VITRIOL is a title, a moniker, an emotional discharge and nothing to hold onto. BEN CHRISTIAN GREEN has put together something that may be "art" but it's not anything I'd recommend to anyone. I can remember pushing open the unlatched door to a friends basement room on the rundown western edge of Seattle's U-District and finding it empty. The unmade bed, the water stains on the bare concrete walls and a THROBBING GRISTLE record scratching endlessly around and around against the label in the center of the cheap record player. This album is quite similar in sound -- not to Throbbing Gristle but to the scratch of the label against the stylus. Why?
THE COLORBLIND JAMES EXPERIENCE's "Greatest Hits" reminded me right off the bat of a cross between THE MONOCHROME SET and ROBYN HITCHCOCK. This is probably popular in Europe. In a rare moment of truthfulness, the liner notes sum it all up: "When The Colorblind James Experience does finally cease to exist, it will be quickly and completely forgotten."
KANARY. "Porno Church Of The Ugly Man". Proof that women can write stilted prose and predictable riffs as well as AC/DC. Maybe more reminiscent of BACHMAN-TURNER OVERDRIVE?

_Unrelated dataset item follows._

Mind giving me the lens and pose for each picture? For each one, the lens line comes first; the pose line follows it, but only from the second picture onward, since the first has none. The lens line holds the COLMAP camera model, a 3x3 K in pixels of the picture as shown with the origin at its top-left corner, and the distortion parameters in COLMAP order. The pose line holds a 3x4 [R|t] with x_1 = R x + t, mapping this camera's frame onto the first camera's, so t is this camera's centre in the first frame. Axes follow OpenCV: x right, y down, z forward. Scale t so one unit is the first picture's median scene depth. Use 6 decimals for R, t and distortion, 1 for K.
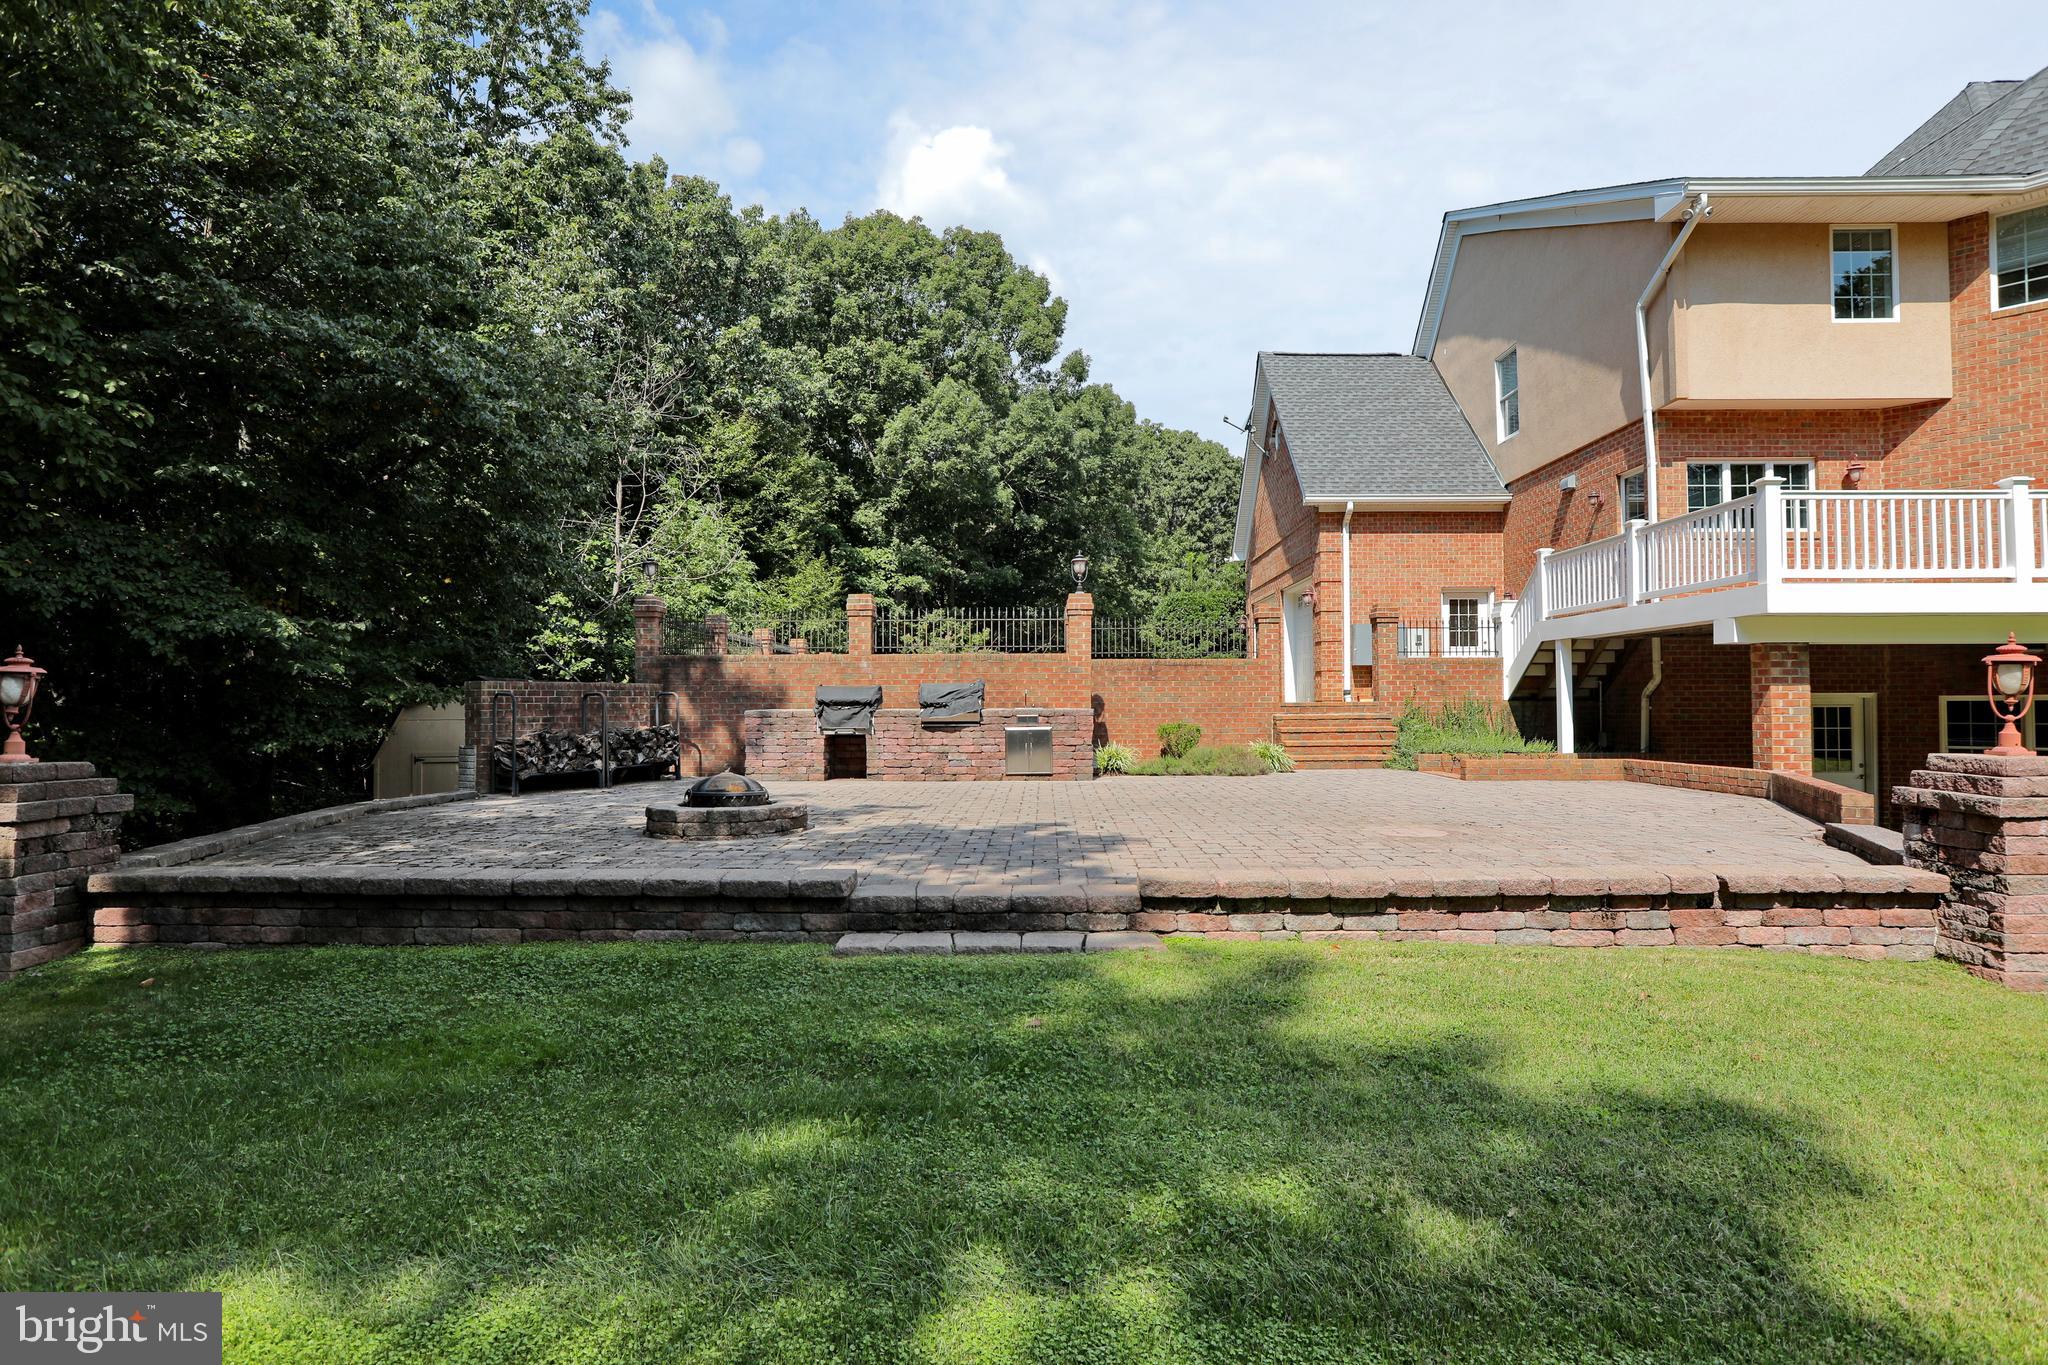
lens RADIAL K [[1080.7, 0, 1031.6], [0, 1080.7, 686.9], [0, 0, 1]] dist [-0.022044, 0.002137]
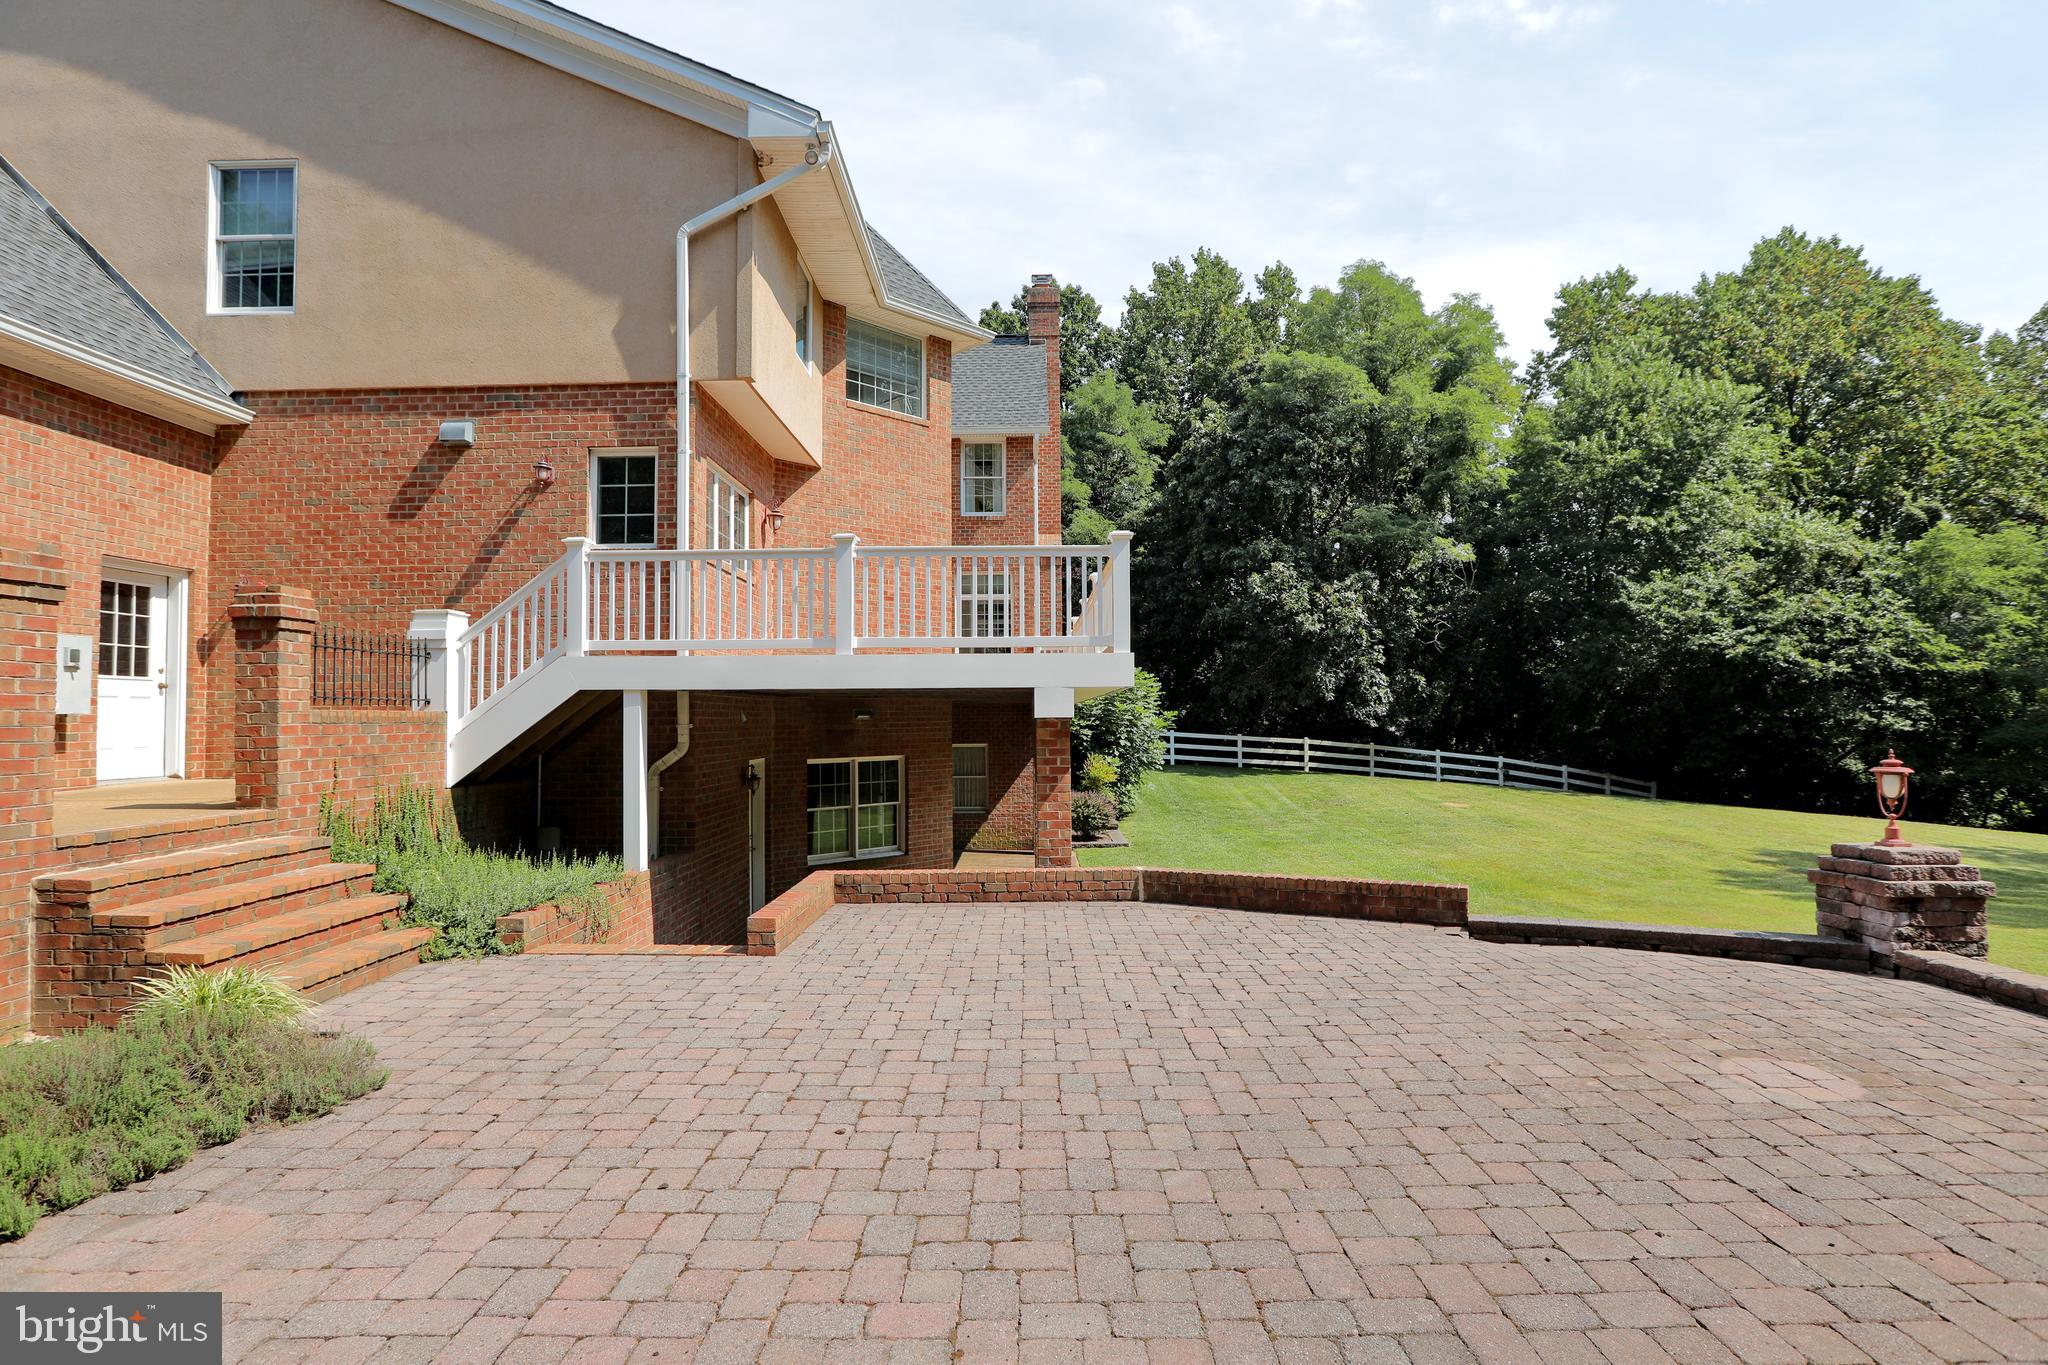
lens RADIAL K [[1004.9, 0, 1025.6], [0, 1004.9, 687.1], [0, 0, 1]] dist [-0.028565, 0.001158]
pose [[-0.013090, 0.034151, 0.999331, -0.084008], [-0.010045, 0.999362, -0.034284, -0.025078], [-0.999864, -0.010487, -0.012738, 0.702550]]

Winding up on a pop backbeat, FRISBIE summon the spirit of 1964 on "The Subversive Sounds Of Love" and really benefit from the contrast to Kanary. Isn't it funny the way little things can really help your review? Having your CD next to one that really sucks can make you sound so much better! Frisbie would make a great tour with SUNSET VALLEY -- bright-eyed and bushy-tailed, these young boys from the heartland take optimism to a whole new level. Simple, plainspoken and probably Lutheran, they are the youthful musical followup to Garrison Keillor.